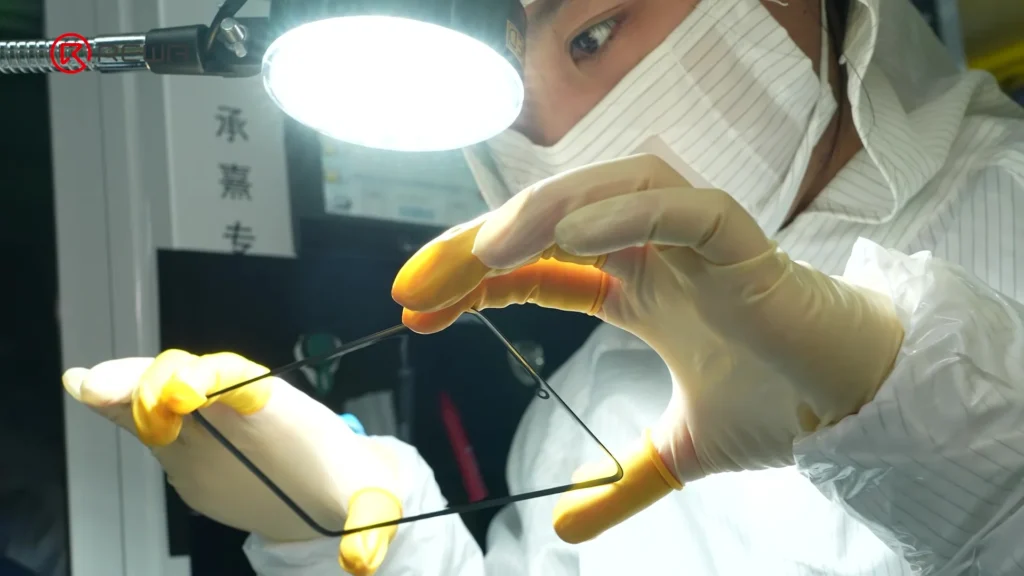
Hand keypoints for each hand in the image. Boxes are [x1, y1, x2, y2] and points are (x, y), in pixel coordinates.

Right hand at [62, 350, 401, 575]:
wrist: (327, 479)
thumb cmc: (345, 484)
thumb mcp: (365, 505)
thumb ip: (362, 526)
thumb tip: (361, 562)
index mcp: (284, 414)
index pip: (250, 386)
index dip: (222, 383)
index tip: (193, 391)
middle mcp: (240, 406)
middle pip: (197, 377)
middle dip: (160, 380)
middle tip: (112, 388)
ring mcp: (209, 418)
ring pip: (164, 388)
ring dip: (128, 386)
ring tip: (89, 387)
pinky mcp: (184, 440)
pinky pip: (147, 414)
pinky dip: (116, 403)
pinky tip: (83, 389)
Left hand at [392, 154, 903, 543]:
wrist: (853, 404)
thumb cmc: (777, 405)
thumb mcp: (676, 454)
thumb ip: (620, 485)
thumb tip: (564, 529)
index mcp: (638, 286)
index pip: (541, 264)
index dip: (479, 277)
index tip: (419, 305)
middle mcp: (658, 251)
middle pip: (558, 218)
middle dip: (484, 241)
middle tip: (420, 281)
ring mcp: (696, 238)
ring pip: (612, 186)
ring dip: (545, 210)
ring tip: (485, 252)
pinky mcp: (742, 240)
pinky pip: (683, 205)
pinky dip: (629, 210)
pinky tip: (573, 235)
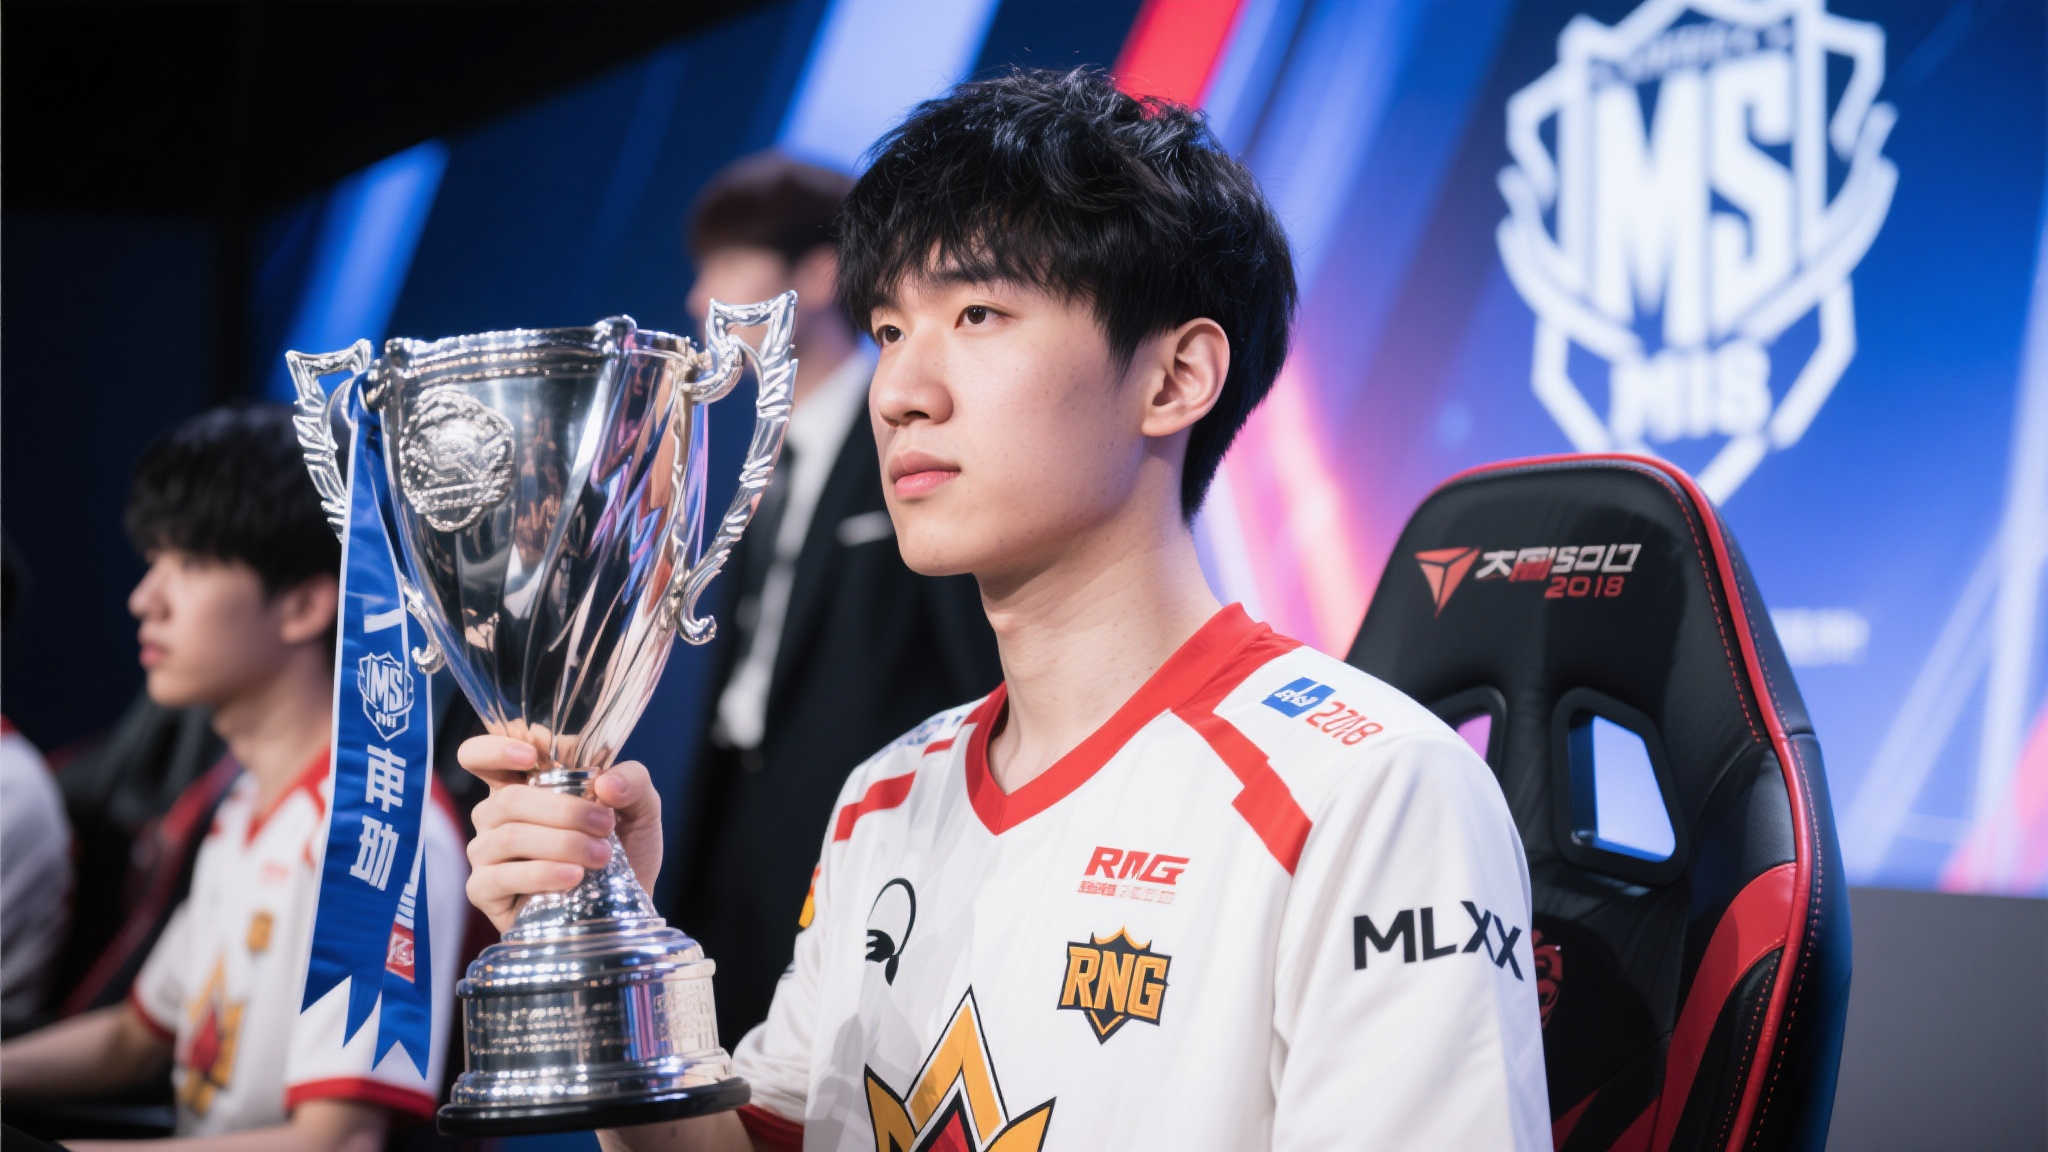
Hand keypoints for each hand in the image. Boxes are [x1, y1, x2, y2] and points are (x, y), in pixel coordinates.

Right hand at [458, 735, 664, 933]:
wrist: (626, 907)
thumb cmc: (625, 850)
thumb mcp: (642, 808)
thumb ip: (633, 781)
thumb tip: (605, 783)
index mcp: (523, 784)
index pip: (480, 755)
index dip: (495, 748)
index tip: (532, 756)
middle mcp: (496, 815)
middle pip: (508, 798)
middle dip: (564, 810)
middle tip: (605, 825)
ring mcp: (487, 853)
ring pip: (509, 836)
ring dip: (561, 843)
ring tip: (601, 856)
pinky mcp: (485, 891)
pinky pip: (501, 876)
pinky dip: (542, 874)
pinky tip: (573, 878)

--------------------------------------------------

For the word "thumb", count the lines of the records above that hold it and state only that count.

12